On May 19, 2020, President Trump issued Executive Order No. 13924. This order instructed HHS and FDA to “review any regulatory standards that they have temporarily rescinded, suspended, modified, or waived during the public health emergency,” in order to “determine which, if any, would promote economic recovery if made permanent.” This included all devices that were applicable to the Emergency Use Authorization (EUA) Act. These devices include personal protective equipment and thermometer, as well as Computer-Aided Detection imaging systems (including lung computed tomography, chest X-ray, radiological computer-assisted triage, and Computer-Assisted Diagnostic Software For Lesions Suspicious For Cancer, dry heat sterilizes, ventilators and infusion pumps).

As one of the last acts of the Trump Administration, the Department of Health and Human Services (HHS) is changing US Food and Drug Administration’s (FDA) regulatory oversight policies. The HHS announced that it is lifting premarket review requirements for seven Class I medical devices (all medical gloves) and proposes to waive such requirements for another 84, mostly Class II devices. Many of these 84 have been temporarily exempted from a longer premarket review during the COVID-19 public health emergency but have required an EUA review. Note: the HHS started with 184 devices, but was reduced to 91 devices based on MAUDE reportable events over the last 10 years.

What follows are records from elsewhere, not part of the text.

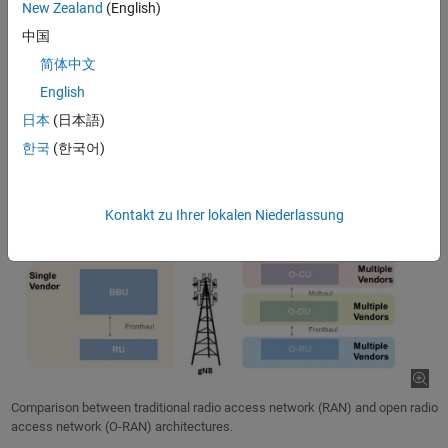
New Zealand
(English)
O-DU (O-RAN distributed unit), which takes on tasks of the upper
中国
part of the physical layer (High-PHY), medium access control
简体中文
(MAC), and radio link control (RLC)
English
O-CU (O-RAN central unit), which manages the packet data
convergence protocol (PDCP), service data adaptation protocol
日本
(日本語)
(SDAP), and radio resource control (RRC) protocol entities
한국
(한국어)
Kontakt zu Ihrer lokalen Niederlassung
Comparison between traditional radio access network (RAN) and open radio
access network (O-RAN) architectures.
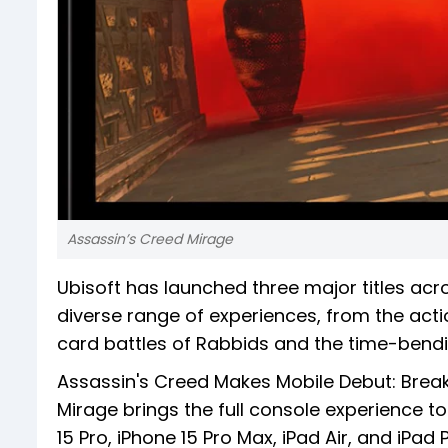
Assassin’s Creed Mirage
Ubisoft has launched three major titles acr
diverse range of experiences, from the act
card battles of Rabbids and the time-bendin
Assassin's Creed Makes Mobile Debut: Break
Mirage brings the full console experience to
15 Pro, iPhone 15 Pro Max, iPad Air, and iPad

According to the rule, within 120 days of publication, “the Secretary shall publish an order in the Federal Register that sets forth the final determination of the Secretary regarding the exemption of the device that was the subject of the notice.” Since there is a lack of non-death-related adverse event reports for class II devices, HHS and FDA has determined that 510(k) premarket notification for the 84 class II devices and the unclassified device no longer necessitate the need a 510(k) to assure the safety and effectiveness of those devices. It is unclear if FDA will need to create an EUA-like rapid review process or, if by mandate, the devices will be completely 510(k) exempt and no review will be required before marketing the device.

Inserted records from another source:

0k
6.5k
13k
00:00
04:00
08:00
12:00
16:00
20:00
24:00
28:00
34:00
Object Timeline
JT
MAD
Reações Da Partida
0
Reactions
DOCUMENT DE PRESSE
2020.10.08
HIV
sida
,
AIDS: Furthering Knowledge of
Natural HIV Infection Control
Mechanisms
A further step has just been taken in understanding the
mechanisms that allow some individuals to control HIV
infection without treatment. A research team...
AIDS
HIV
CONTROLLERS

Along with the adverse event, the HHS and FDA stated that estimates on the cost of preparing a 510(k) submission range from $100,000 to $4 million. This new exemption for these 91 device classes could eliminate anywhere from $9.1 to $364 million in startup costs. According to HHS, the savings could further accrue; instead of these costs being passed along to patients and hospitals, these savings could be invested in other areas such as research, development, and manufacturing. In addition, patients will gain more immediate access to new products that might be delayed due to 510(k) clearance delay. Lastly, the HHS said these exemptions will “conserve FDA's scarce review resources” to be used with other riskier devices.

In their closing statement, HHS asked for further study of FDA’s review process and potential inconsistencies. FDA's medical device Product Code database contains 6,651 unique codes and of those 157 are for class I devices that still require 510(k) clearance, and 2,662 are for class II devices that require 510(k) clearance, with many having few adverse reportable events. They also want the FDA to review the contradictions in the regulations. For example, although manual and electronic stethoscopes have the same intended use, electronic stethoscopes require a 510(K). Similarly, mercury thermometers used to measure oral, rectal, or axillary (armpit) body temperature are exempt from premarket review, but electronic thermometers which never enter into any body orifice require 510(k) premarket notification.